MATERIAL SUPPLIED:
####################

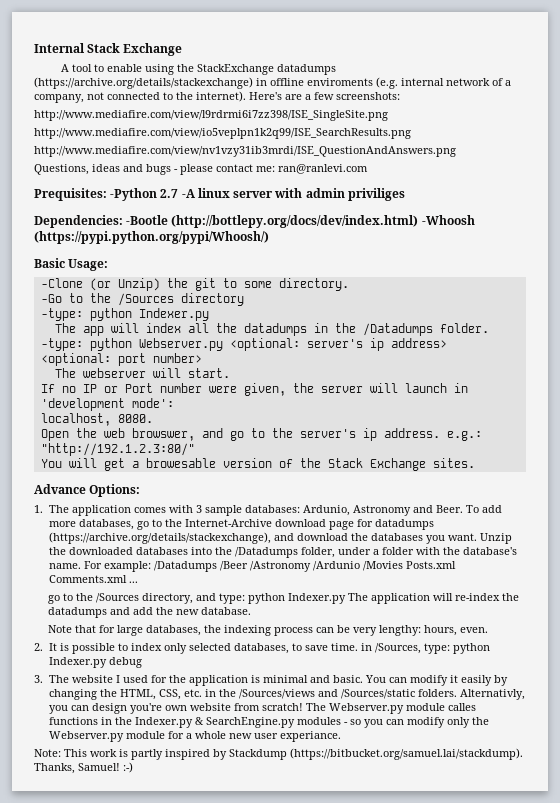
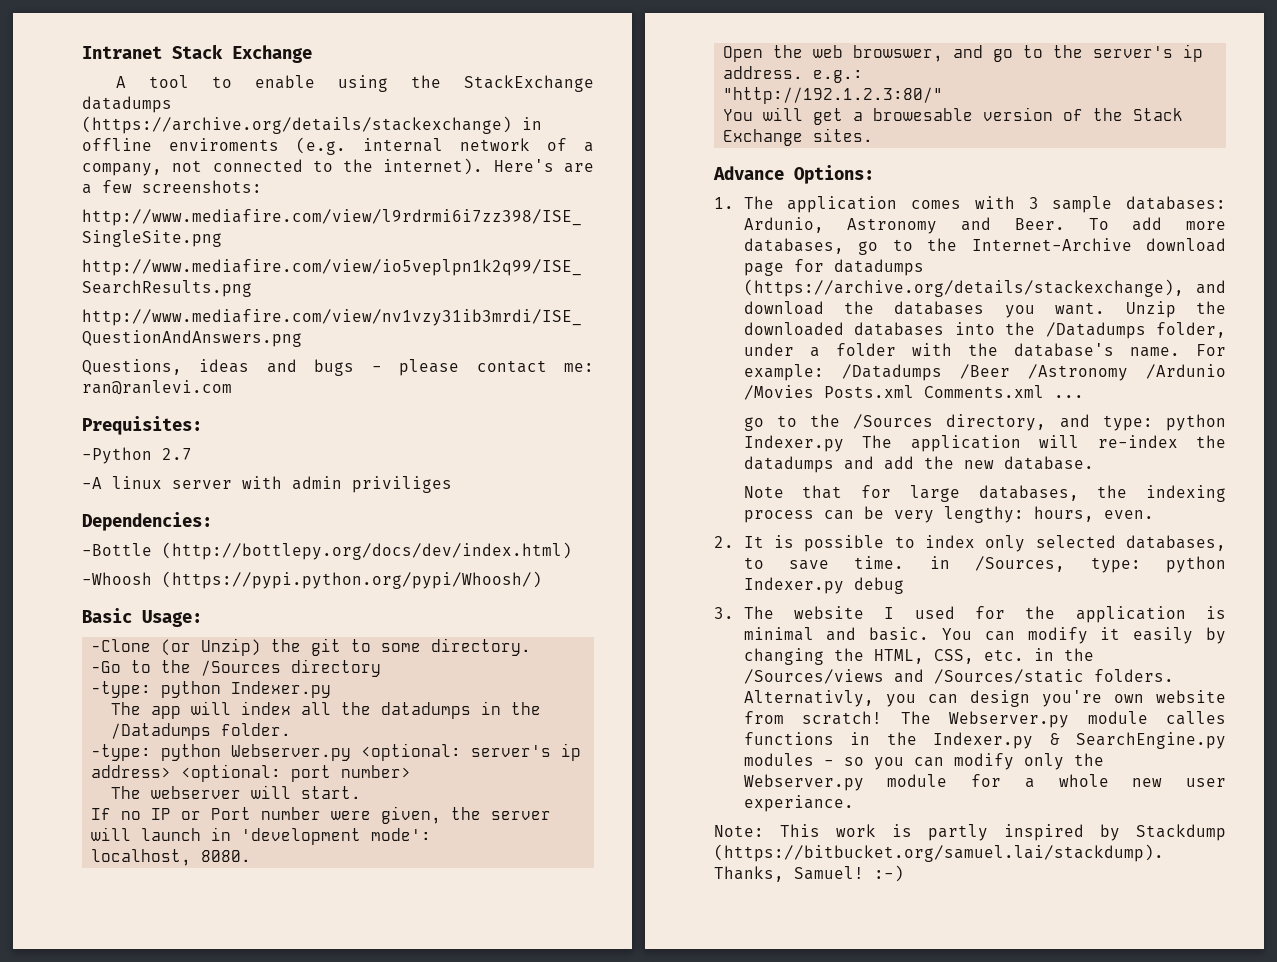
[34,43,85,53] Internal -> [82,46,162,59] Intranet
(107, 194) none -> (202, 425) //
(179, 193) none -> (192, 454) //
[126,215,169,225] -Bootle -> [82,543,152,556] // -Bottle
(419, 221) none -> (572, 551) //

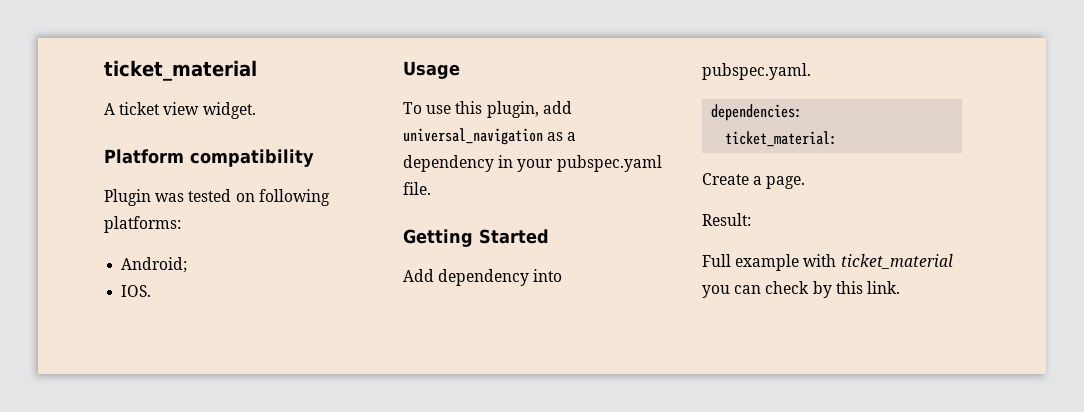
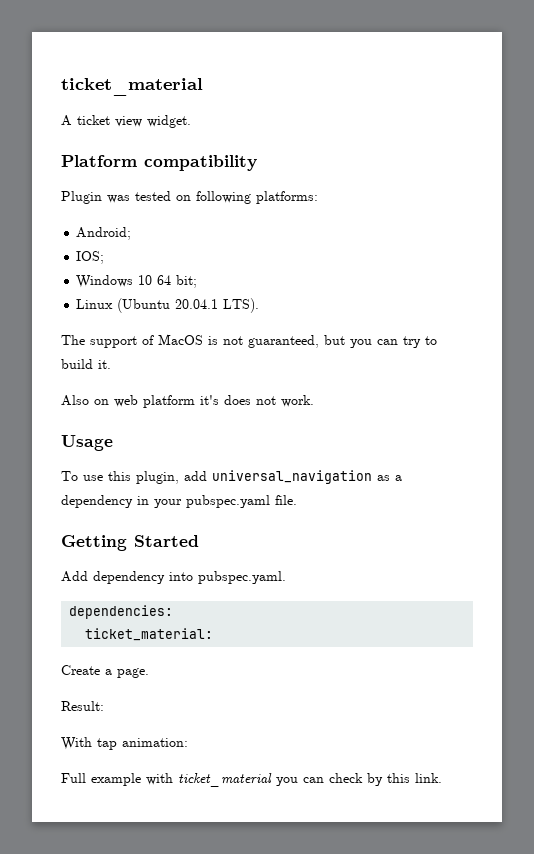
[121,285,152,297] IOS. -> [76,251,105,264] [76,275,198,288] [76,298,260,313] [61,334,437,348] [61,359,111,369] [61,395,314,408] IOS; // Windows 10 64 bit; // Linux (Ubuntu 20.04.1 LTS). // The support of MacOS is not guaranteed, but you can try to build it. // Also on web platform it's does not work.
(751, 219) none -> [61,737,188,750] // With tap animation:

####################

PROBLEM STATEMENT: For this exercise, transcribe the entries verbatim and skip all pictures.

REPLY:
[34,43,85,53] Internal -> [82,46,162,59] Intranet
(107, 194) none -> (202, 425) //
(179, 193) none -> (192, 454) //
[126,215,169,225] -Bootle -> [82,543,152,556] // -Bottle
(419, 221) none -> (572, 551) //

[121,285,152,297] IOS. -> [76,251,105,264] [76,275,198,288] [76,298,260,313] [61,334,437,348] [61,359,111,369] [61,395,314,408] IOS; // Windows 10 64 bit; // Linux (Ubuntu 20.04.1 LTS). // The support of MacOS is not guaranteed, but you can try to build it. // Also on web platform it's does not work.
(751, 219) none -> [61,737,188,750] // With tap animation:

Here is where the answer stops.